Article 1: https://www.macrumors.com/2018/04/02/apple-custom-mac-chips-2020/

Article 2: https://www.macworld.com/article/32...e-its-own-chips-in-macs-starting-in-2020.html

Thoughts?


----------



## jules (Apr 2, 2018)

Hey, it's apple. There's not enough water on earth to help this _hackintosh_ thing to go down...


----------



## NoamL (Apr 2, 2018)

“Apple possibly moving me to Cubase by 2019”


----------



## antonyb (Apr 2, 2018)

April fools?

`Monday April 2, 2018 11:11 am PDT by Juli Clover`

That's enough 1's to for me to think that way... but Bloomberg's was at 10:44...
Also *‘Marzipan’ Platform* sounds odd... 

In any case, doesn't matter does it?


----------



## d.healey (Apr 2, 2018)

Don't you mean moving "back" to custom chips...


----------



## jamwerks (Apr 2, 2018)

NoamL said:


> “Apple possibly moving me to Cubase by 2019”


Apple moved me to Windows and Cubase in 2015.


----------



## storyteller (Apr 2, 2018)

This was a fairly substantiated rumor among the underground tech sites six months ago (approximately). If I had to bet, I would say that Apple realizes Intel is compromised against user security (it is for sure, btw), and Apple is moving to control their entire pipeline as they do in their mobile devices. They seem to move in a way to maintain user security when they discover compromises (hence end-to-end encryption on iMessages, etc).


----------



## dflood (Apr 2, 2018)

jamwerks said:


> Apple moved my to Windows and Cubase in 2015.


It was Intel Macs and Logic that moved me to Apple.


----------



## NoamL (Apr 2, 2018)

Logic X is perfectly fine, dozens of top composers use it.

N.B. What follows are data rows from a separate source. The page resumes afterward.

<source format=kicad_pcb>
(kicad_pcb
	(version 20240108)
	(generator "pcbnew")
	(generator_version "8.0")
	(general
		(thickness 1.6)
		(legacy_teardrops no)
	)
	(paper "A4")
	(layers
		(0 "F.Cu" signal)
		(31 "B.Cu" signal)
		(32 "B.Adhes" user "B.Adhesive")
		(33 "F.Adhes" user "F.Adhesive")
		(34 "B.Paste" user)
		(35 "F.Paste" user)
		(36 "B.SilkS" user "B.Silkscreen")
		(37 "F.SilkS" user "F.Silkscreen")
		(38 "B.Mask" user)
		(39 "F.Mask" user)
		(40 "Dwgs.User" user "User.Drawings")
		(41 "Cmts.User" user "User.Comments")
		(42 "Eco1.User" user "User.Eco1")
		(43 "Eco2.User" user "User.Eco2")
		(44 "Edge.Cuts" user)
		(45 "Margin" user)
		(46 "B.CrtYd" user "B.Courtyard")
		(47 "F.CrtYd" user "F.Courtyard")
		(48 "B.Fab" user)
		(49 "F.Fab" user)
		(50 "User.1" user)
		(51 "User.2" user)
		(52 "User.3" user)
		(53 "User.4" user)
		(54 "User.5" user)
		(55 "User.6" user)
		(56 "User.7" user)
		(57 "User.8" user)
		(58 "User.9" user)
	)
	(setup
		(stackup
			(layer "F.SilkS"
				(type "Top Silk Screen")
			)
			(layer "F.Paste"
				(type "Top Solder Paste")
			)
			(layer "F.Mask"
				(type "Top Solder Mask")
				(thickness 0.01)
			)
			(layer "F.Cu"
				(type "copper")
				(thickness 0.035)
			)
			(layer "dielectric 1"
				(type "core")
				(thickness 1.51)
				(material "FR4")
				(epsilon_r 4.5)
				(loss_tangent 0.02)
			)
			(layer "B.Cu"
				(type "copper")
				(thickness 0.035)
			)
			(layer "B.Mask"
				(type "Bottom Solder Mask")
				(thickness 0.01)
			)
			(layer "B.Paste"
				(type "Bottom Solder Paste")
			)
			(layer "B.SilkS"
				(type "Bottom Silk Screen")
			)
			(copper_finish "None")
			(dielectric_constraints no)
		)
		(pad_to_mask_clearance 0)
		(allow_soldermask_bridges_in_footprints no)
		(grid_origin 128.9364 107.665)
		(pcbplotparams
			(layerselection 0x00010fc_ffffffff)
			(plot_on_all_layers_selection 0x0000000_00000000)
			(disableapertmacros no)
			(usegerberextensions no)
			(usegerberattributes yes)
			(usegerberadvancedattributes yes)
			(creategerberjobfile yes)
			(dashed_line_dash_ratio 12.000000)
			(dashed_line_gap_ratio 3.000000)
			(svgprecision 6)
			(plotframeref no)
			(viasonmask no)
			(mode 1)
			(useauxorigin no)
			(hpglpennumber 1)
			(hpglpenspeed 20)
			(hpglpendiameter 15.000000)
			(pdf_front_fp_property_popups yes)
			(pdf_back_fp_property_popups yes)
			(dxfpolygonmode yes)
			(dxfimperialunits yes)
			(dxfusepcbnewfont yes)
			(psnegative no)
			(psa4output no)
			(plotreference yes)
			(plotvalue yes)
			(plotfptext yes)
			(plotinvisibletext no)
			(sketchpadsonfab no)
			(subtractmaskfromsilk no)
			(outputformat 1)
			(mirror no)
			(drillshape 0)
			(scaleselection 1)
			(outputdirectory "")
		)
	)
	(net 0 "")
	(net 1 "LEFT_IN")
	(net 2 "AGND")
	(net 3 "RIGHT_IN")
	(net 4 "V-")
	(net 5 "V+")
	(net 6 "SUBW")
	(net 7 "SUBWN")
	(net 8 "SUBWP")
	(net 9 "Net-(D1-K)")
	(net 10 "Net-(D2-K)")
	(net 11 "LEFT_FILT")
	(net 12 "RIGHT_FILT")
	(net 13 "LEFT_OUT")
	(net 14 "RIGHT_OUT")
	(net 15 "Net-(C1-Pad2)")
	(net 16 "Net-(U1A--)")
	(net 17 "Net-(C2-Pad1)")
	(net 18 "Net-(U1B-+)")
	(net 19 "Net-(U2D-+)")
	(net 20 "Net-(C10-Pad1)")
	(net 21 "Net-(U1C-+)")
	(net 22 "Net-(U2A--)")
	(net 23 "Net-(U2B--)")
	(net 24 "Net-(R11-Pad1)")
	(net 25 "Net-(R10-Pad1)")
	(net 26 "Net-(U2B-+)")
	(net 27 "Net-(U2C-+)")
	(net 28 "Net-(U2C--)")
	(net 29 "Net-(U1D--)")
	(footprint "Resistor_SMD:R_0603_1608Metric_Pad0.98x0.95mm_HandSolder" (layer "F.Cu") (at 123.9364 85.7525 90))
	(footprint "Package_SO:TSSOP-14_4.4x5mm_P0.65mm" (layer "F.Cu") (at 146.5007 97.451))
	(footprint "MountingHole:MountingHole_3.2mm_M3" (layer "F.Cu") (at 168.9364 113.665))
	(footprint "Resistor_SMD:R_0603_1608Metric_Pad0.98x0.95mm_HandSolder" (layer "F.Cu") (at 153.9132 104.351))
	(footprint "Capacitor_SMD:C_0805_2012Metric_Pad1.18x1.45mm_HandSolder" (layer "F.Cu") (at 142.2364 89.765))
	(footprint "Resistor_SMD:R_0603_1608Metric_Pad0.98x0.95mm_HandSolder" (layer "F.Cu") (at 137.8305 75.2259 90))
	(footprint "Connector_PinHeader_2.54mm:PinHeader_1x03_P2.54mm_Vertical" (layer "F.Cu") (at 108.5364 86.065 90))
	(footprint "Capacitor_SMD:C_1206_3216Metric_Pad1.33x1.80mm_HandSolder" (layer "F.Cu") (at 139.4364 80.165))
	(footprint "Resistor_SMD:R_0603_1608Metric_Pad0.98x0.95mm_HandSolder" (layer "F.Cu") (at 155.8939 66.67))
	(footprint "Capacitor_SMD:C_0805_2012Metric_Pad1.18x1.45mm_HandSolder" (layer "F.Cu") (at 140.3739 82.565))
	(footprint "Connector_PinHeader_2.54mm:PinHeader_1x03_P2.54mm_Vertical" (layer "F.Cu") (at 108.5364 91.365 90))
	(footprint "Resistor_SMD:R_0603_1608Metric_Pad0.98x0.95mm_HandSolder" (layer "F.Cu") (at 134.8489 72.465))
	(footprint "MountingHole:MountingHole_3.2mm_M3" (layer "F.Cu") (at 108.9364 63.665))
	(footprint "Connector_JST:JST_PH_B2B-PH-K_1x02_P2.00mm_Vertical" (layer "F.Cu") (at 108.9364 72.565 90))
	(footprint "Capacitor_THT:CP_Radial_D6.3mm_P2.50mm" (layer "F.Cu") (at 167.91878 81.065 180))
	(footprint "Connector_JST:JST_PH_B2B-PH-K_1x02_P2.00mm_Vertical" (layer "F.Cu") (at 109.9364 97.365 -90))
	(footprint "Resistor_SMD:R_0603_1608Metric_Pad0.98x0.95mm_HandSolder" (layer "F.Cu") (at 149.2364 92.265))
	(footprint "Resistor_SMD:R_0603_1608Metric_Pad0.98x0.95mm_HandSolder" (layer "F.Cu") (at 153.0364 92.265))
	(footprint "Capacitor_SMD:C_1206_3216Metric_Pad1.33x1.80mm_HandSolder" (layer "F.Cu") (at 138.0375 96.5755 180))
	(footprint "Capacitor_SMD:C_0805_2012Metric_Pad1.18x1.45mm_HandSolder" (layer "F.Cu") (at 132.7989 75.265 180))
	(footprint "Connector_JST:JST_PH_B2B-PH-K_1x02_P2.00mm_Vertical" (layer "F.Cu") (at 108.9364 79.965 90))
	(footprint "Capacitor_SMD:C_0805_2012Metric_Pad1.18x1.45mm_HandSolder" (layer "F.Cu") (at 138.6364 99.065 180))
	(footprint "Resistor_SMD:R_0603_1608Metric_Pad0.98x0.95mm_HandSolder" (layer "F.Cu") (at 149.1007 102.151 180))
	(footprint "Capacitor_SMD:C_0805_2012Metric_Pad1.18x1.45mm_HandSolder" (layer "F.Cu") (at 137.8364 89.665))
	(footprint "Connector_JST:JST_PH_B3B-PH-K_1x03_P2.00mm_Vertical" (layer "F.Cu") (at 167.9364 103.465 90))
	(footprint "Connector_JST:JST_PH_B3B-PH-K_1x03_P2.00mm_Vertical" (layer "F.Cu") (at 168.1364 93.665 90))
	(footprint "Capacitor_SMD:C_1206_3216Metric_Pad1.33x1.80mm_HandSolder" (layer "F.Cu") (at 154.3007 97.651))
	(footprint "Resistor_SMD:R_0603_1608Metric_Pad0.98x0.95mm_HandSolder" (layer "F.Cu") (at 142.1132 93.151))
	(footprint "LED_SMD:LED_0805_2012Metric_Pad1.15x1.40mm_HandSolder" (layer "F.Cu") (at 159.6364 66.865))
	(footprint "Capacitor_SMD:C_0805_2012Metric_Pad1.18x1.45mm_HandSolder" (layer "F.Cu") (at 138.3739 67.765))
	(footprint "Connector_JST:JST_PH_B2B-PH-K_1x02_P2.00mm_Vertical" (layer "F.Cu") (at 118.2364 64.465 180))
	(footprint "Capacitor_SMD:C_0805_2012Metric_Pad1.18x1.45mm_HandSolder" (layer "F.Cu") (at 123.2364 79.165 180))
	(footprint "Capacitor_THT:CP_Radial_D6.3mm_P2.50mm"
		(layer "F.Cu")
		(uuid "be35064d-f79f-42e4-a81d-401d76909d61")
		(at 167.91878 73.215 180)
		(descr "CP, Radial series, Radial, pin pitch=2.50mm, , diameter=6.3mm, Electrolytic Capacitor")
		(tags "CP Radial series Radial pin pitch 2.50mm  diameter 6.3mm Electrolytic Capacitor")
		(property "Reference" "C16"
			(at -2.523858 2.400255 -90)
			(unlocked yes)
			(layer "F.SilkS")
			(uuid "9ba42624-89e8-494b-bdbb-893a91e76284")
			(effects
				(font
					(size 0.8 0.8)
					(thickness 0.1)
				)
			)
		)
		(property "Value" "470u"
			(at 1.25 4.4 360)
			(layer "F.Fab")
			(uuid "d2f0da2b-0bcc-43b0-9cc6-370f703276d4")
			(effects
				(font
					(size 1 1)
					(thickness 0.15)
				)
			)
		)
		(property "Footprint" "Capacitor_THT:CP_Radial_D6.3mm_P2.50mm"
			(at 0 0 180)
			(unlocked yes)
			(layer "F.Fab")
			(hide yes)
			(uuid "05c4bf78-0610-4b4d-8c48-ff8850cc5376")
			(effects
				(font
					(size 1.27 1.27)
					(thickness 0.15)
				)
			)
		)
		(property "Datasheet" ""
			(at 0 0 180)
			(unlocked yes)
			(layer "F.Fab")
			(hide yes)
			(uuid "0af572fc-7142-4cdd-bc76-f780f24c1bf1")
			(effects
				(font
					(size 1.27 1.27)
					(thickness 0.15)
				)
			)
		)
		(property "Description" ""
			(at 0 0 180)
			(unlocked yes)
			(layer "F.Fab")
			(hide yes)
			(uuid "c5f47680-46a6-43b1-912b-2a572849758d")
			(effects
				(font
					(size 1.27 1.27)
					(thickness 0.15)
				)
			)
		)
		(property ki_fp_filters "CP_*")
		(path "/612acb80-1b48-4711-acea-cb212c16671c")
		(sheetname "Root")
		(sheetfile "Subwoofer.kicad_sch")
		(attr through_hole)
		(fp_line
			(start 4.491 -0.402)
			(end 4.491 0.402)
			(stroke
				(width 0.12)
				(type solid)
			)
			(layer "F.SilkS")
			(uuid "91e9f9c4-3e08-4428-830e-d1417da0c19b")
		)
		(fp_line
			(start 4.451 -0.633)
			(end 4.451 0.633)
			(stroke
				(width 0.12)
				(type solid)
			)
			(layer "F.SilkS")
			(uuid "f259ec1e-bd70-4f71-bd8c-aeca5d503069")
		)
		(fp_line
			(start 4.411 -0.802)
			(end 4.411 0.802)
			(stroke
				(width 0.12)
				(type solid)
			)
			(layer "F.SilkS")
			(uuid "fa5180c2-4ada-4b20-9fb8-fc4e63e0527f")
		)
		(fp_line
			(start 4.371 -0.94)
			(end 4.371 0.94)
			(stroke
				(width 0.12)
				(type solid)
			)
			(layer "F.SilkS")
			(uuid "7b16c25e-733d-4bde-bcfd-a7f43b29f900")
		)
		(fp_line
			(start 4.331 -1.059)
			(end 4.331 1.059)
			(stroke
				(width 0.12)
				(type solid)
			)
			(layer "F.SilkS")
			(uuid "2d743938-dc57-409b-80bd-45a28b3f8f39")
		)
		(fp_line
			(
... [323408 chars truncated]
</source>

The problem is Apple and the future of Mac Pro.


----------



## goalie composer (Apr 2, 2018)

NoamL said:


> Logic X is perfectly fine, dozens of top composers use it. The problem is Apple and the future of Mac Pro.


Agreed!


----------



## zvenx (Apr 2, 2018)

I remember back in the days when Steve Jobs used RDT to try to convince us that despite every non Apple test, Power Pc's were indeed faster than Intel's a the time.
Not a good move Apple, not a good move.
rsp


----------



## Geoff Grace (Apr 2, 2018)

storyteller said:


> If I had to bet, I would say that Apple realizes Intel is compromised against user security (it is for sure, btw), and Apple is moving to control their entire pipeline as they do in their mobile devices. They seem to move in a way to maintain user security when they discover compromises (hence end-to-end encryption on iMessages, etc).



Yeah, I wouldn't be surprised if this were—at least in part—a response to the Spectre and Meltdown vulnerabilities that affect virtually all current processors on all platforms.

Here's one of many articles about it:

Meltdown and Spectre FAQ: How the critical CPU flaws affect PCs and Macs

Best,

Geoff


----------



## TGV (Apr 3, 2018)

It's not Intel/AMD. These problems affect all processor with branch prediction, i.e. all the fast ones: https://arstechnica.com/gadgets/201...odern-processor-has-unfixable-security-flaws/


----------